About a third of Giles County is National Forest land, and 34 miles of the New River run through the county. But that stretch of river has been home to some of the commonwealth’s biggest polluters. For decades, heavy industries drove Giles’ economy.
“We’ve kind of changed the direction we’re going,” says County Administrator Chris McKlarney. “We’re looking for high-tech companies.”
A desire to keep Giles green isn’t the only reason for the change in strategy. Giles simply can’t afford the kind of incentives big manufacturers demand. Besides, residents and local officials are leery of depending on big, old-school companies. “You put all your eggs in one basket,” McKlarney says, “That’s great until something happens to the basket.”

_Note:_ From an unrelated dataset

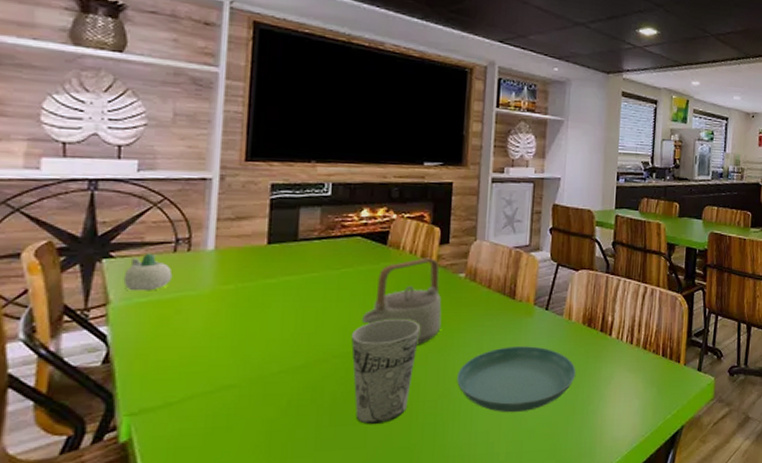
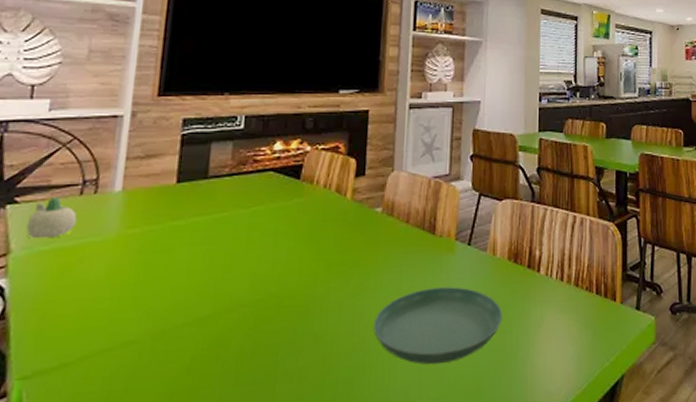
cup: present [351,318,420,425] -> none [261,260,334,384]
teapot: present [361,257,442,345] -> none [272,191,357,290]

So the county aims to attract smaller technology companies like NanoSonic, which has 74 employees. “If we don’t do the eco-park, we’re just like every other industrial park in the country,” McKlarney says.
Fortunately Giles is just one mountain away from Tech. “With the type of companies that are on our doorstep there — that come out of Virginia Tech, the Corporate Research Center — we think it’s a good niche for us to be in,” McKlarney says.
In addition to its headquarters at the eco-park, NanoSonic does most of its manufacturing in a 10,000-square-foot-building elsewhere in Giles County that used to house a furniture factory.
Its specialty is nanotechnology, the science of very small things.
“It works out that very small things have properties in a lot of cases that are very different from very big things,” says Claus, the company president.
Many of its products are used in the military, such as protective coatings for ships and airplanes. Last summer, Baranauskas sprayed some of the company’s flame retardant on half of a duplex a local fire department was about to burn in a training exercise. Firefighters built matching fires in each side of the building. Less than an hour later, the uncoated side was almost gone. The coated side was largely intact.
NanoSonic also has contracts with the Department of Energy and NASA. Claus says much of the company’s work concerns energy harvesting, energy saving and coatings that improve energy efficiency. For example, “we’re making something that looks about like a big lobster trap,” he says. “When you sink it in the river, it generates electricity.”
The company also makes material that, when stretched by river currents or tidal motion, turns that power into electricity. On a small scale, it might provide power for an isolated cabin. Deployed on a larger scale, it might be the equivalent of an offshore wind farm.
“You could have an energy source that’s sort of like wind power or something like that,” Claus says, “but out of the way.”
While NanoSonic generates big ideas that use very small building blocks, Giles County hopes the company will also generate the kind of interest that will draw other high-tech companies to the eco-park.